*Action item*. Your answer is to be every line of the material that includes the string "pipeline".

* * *

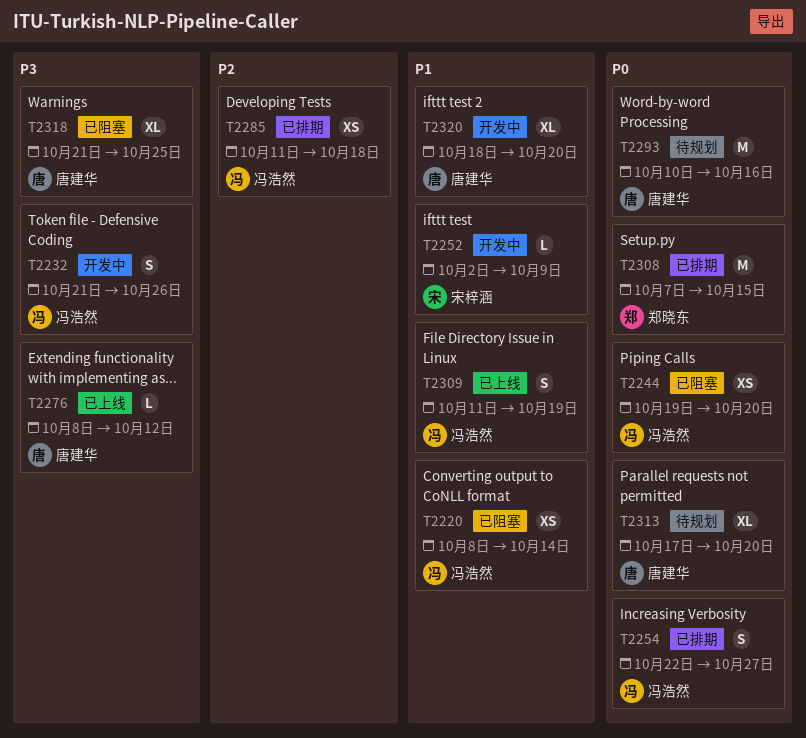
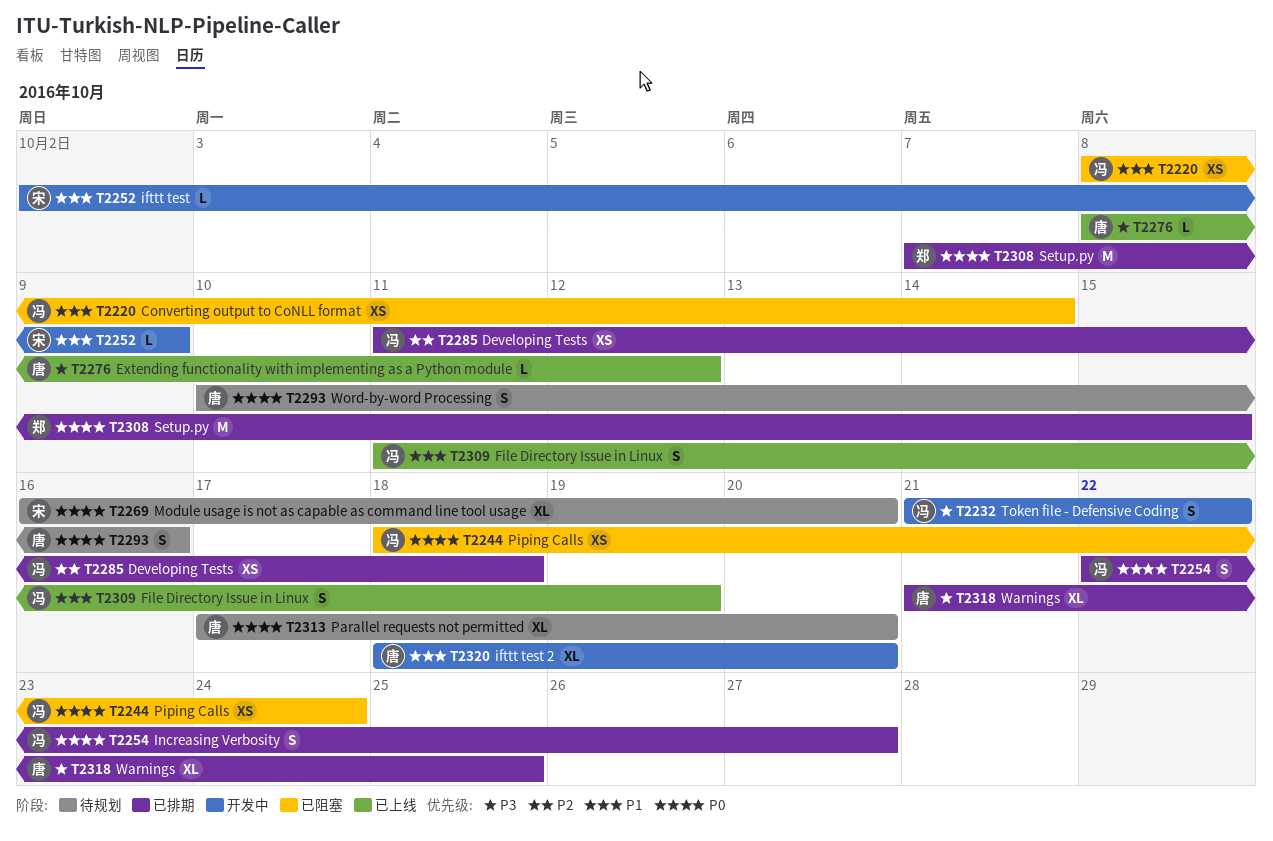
T2232, due: Oct 26 -> Oct 22
T2244, start: Oct 19 -> Oct 18
T2244, due: Oct 20 -> Oct 24
T2269: none -> present
T2293, estimate: M -> S
T2318, status: 已阻塞 -> 已排期

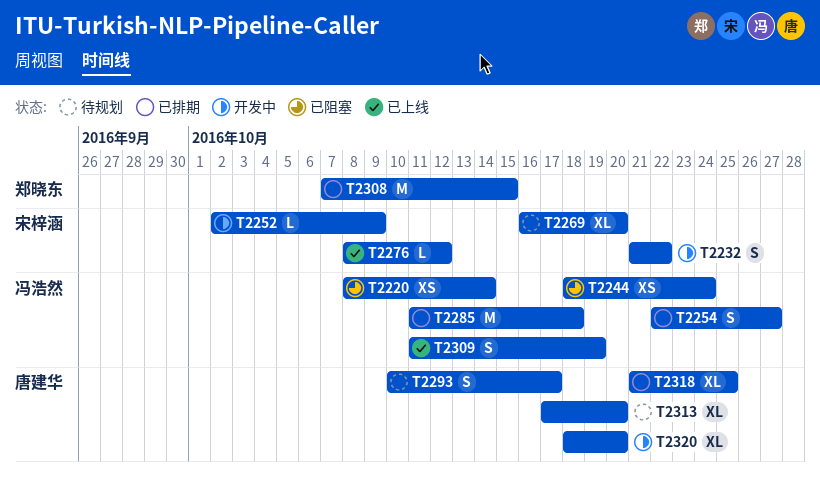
T2232, owner: 冯浩然 -> 宋梓涵
T2276, owner: 唐建华 -> 宋梓涵
T2285, estimate: XS -> M
T2293, due: Oct 16 -> Oct 17

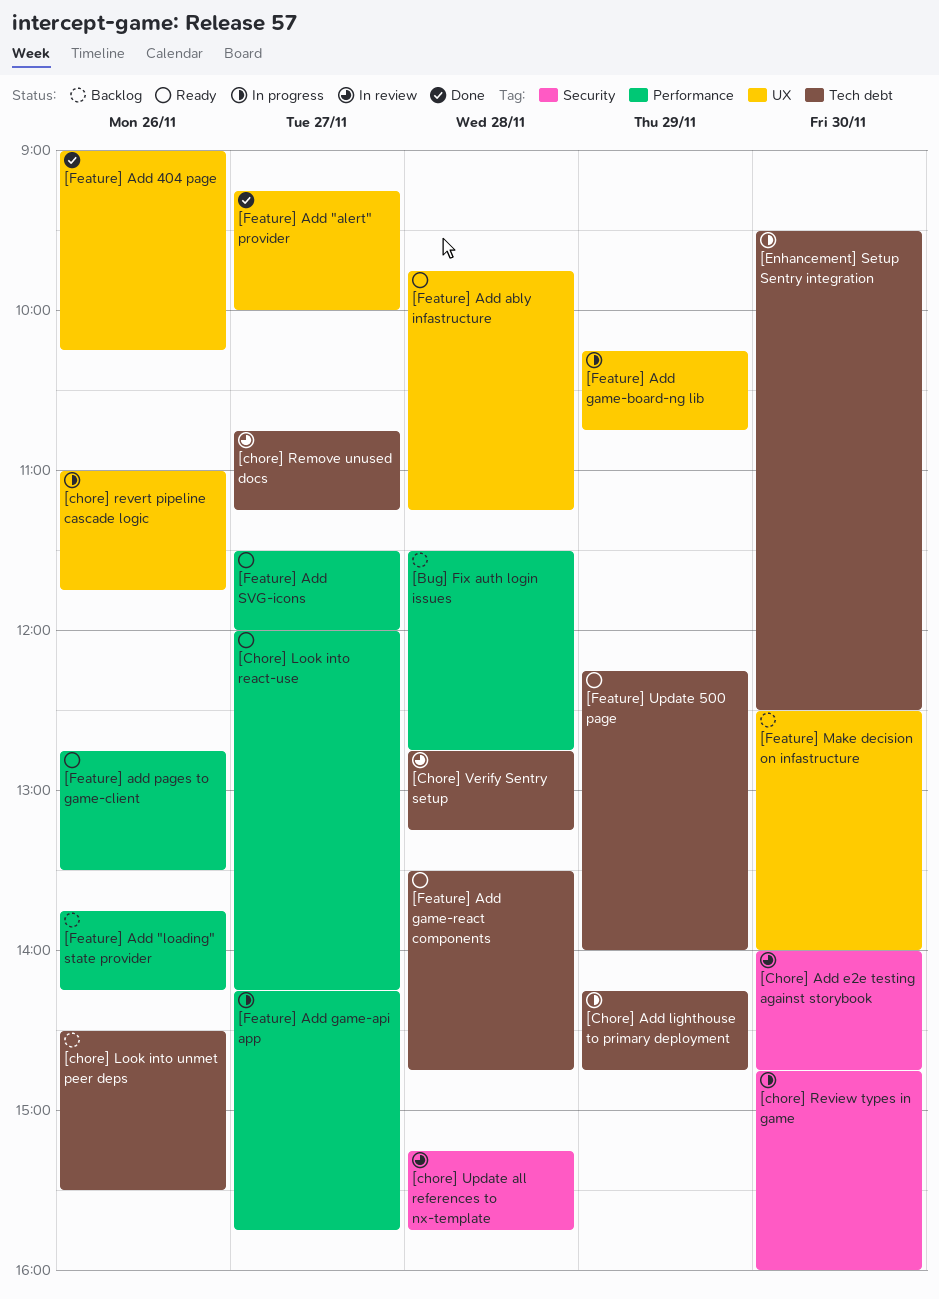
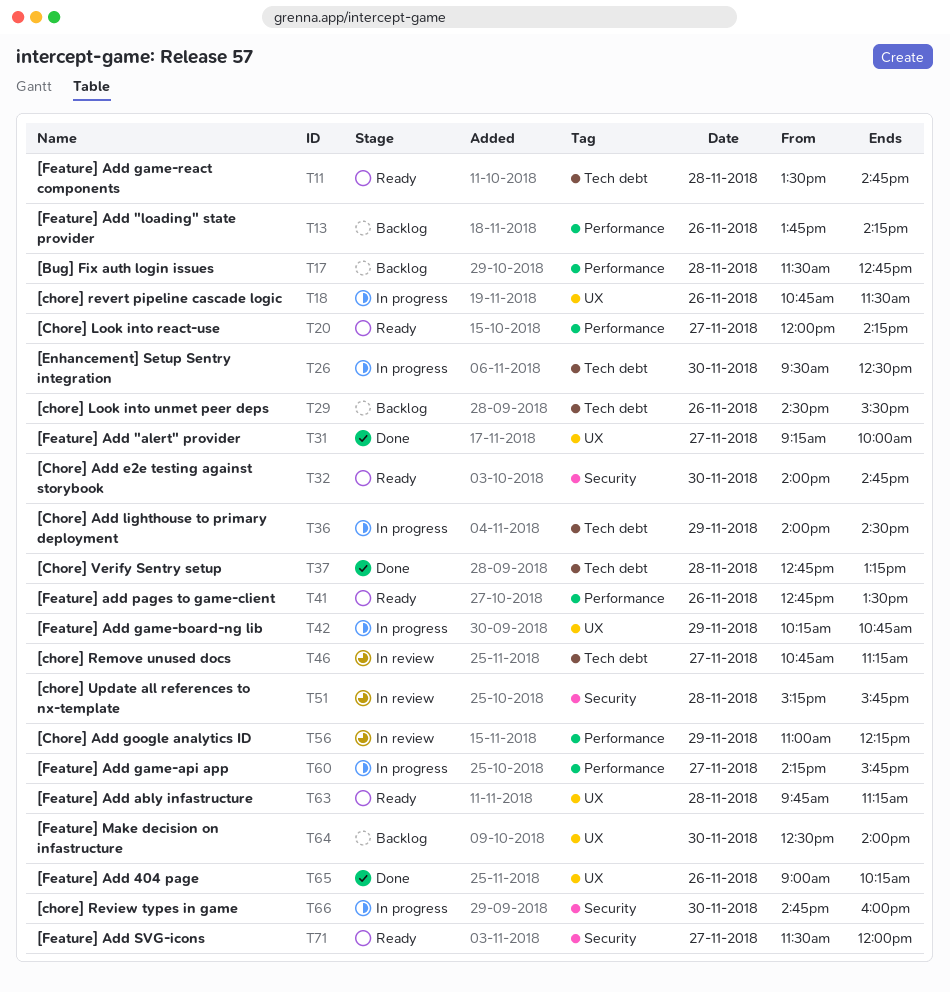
[Chore] Add e2e testing against storybook, status: In review -> Ready
[Chore] Add google analytics ID: none -> present
[Chore] Add lighthouse to primary deployment, begins: 14:15 -> 14:00
[Chore] Add lighthouse to primary deployment, ends: 14:45 -> 14:30
[chore] revert pipeline cascade logic, begins: 11:00 -> 10:45
[chore] revert pipeline cascade logic, ends: 11:45 -> 11:30
[Chore] Verify Sentry setup, status: In review -> Done
[Feature] Add SVG-icons, label: Performance -> Security
[Feature] Update 500 page: present -> none

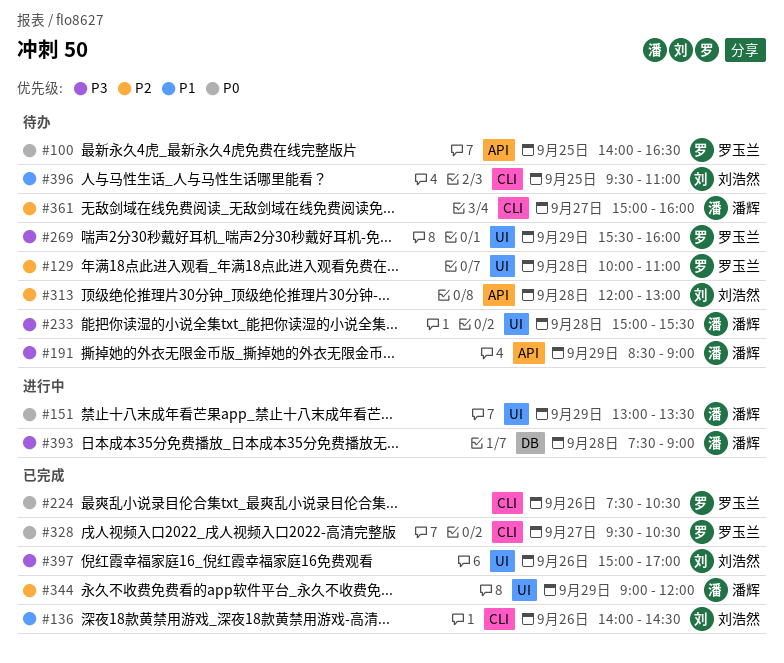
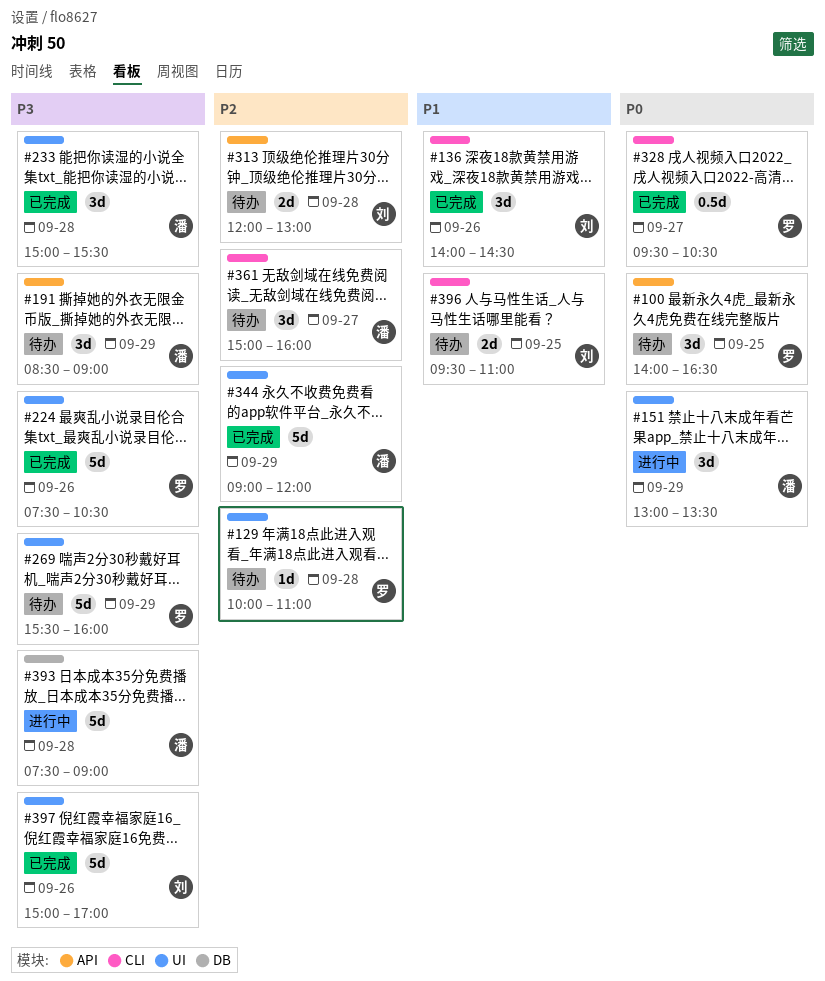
#224, priority: P0 -> P3
#224, label: CLI -> UI
#233, status: 待办 -> 已完成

* * *

*Exercise solution*.
[chore] revert pipeline cascade logic, begins: 11:00 -> 10:45
[chore] revert pipeline cascade logic, ends: 11:45 -> 11:30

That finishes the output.